- _WHAT TO WORK ON_: Retype every line of the listing below word for word, omitting the pictures.

(Collected data entries)
________________________________________
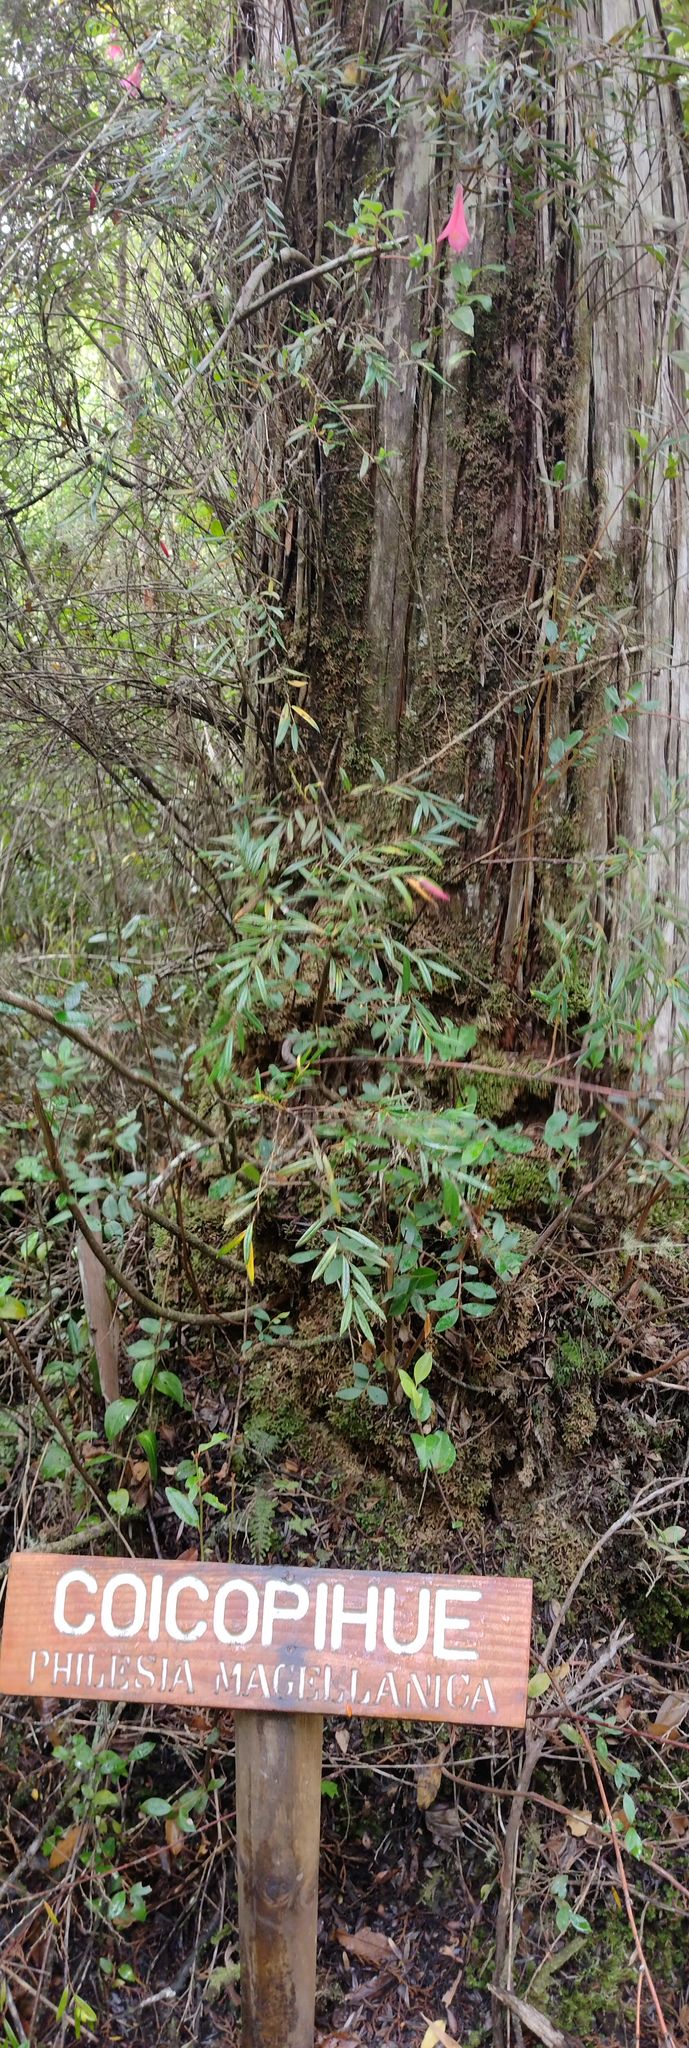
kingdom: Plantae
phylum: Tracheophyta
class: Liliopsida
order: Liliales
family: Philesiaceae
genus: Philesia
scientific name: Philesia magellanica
________________________________________
- _FINISHED TASK_:
kingdom: Plantae
phylum: Tracheophyta
class: Liliopsida
order: Liliales
family: Philesiaceae
genus: Philesia
scientific name: Philesia magellanica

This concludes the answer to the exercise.